## TASK ITEM:
Counting only lines that contain "feedback", how many are there in the records below? Give the figure alone.

++++ INPUT RECORDS ++++

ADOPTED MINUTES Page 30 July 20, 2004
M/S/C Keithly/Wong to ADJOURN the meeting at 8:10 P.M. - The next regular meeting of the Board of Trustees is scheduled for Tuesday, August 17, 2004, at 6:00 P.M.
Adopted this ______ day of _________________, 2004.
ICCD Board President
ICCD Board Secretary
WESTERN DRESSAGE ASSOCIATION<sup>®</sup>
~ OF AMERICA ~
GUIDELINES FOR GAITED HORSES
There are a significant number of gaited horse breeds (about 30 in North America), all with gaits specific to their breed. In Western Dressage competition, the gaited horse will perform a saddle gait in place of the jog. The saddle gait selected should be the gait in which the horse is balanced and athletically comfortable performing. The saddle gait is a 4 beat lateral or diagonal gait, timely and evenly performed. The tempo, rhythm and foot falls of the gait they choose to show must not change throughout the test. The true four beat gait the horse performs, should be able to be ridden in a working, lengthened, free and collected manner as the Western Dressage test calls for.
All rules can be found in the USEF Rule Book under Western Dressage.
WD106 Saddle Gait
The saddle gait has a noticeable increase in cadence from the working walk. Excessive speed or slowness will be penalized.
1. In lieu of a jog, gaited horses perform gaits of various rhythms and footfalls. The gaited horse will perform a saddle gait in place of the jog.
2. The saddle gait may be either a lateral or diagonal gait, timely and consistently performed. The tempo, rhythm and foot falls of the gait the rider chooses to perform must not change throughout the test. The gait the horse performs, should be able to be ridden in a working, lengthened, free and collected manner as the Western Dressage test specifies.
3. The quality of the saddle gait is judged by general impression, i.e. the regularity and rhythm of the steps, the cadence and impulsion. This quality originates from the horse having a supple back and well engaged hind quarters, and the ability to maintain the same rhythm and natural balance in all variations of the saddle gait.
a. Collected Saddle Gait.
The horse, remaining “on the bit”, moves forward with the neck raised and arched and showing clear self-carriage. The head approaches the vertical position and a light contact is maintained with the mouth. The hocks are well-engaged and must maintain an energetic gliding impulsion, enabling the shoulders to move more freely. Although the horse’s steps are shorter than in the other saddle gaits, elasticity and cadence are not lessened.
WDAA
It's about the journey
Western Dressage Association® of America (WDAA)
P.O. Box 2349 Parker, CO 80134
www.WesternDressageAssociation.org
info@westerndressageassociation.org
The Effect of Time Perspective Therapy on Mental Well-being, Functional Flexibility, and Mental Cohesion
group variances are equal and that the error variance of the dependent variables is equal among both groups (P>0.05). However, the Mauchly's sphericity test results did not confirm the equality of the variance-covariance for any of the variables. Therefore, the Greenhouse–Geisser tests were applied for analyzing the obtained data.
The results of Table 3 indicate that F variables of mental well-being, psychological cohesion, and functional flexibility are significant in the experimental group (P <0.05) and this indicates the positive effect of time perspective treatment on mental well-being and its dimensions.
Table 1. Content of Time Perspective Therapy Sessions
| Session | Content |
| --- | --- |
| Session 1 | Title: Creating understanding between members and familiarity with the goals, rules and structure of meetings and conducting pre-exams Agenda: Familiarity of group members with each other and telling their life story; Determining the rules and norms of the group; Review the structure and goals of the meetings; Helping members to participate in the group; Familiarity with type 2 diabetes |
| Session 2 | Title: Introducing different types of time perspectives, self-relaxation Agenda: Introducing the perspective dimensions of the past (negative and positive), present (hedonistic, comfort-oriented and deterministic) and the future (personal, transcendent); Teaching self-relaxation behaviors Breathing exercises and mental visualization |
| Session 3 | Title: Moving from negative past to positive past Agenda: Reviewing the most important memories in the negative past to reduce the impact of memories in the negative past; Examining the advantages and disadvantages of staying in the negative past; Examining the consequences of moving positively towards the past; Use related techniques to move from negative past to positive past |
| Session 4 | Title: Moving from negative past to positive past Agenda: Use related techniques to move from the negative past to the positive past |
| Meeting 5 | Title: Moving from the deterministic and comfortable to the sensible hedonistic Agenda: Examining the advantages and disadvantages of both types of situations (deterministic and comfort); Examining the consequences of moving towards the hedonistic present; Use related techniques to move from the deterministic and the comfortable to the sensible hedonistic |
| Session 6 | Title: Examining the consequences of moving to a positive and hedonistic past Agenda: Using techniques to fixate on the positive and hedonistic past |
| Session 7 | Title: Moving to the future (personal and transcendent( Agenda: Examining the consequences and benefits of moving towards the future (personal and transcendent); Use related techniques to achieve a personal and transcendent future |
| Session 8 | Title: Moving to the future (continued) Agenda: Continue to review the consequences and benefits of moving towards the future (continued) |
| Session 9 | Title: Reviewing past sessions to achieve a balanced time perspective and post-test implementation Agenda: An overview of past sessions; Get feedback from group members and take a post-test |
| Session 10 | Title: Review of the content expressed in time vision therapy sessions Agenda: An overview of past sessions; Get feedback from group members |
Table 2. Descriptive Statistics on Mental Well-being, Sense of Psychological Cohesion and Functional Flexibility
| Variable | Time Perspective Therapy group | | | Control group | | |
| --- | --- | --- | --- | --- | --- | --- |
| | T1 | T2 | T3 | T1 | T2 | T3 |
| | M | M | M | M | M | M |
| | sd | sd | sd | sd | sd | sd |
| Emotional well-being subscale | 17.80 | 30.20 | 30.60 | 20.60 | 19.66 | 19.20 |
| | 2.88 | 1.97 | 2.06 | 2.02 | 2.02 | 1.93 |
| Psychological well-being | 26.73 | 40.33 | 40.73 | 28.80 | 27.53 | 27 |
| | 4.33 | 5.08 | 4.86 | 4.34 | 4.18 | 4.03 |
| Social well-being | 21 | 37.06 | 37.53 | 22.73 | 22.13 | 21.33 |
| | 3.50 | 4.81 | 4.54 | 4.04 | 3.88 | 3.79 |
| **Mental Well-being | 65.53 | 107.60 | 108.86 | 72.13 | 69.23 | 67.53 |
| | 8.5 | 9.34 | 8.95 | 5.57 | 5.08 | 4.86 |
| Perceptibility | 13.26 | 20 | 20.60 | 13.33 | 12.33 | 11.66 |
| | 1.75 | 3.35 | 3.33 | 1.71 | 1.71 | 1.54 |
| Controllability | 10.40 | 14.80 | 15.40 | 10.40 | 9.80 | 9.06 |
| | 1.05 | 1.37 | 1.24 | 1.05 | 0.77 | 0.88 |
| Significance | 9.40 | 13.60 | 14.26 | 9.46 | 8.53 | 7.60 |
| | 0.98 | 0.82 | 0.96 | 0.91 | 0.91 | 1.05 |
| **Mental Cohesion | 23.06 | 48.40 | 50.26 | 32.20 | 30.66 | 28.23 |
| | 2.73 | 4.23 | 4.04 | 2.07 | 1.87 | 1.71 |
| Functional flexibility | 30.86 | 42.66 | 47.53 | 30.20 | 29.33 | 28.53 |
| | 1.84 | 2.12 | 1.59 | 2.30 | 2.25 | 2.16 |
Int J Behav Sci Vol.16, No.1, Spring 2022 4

++++

## TASK RESPONSE:
2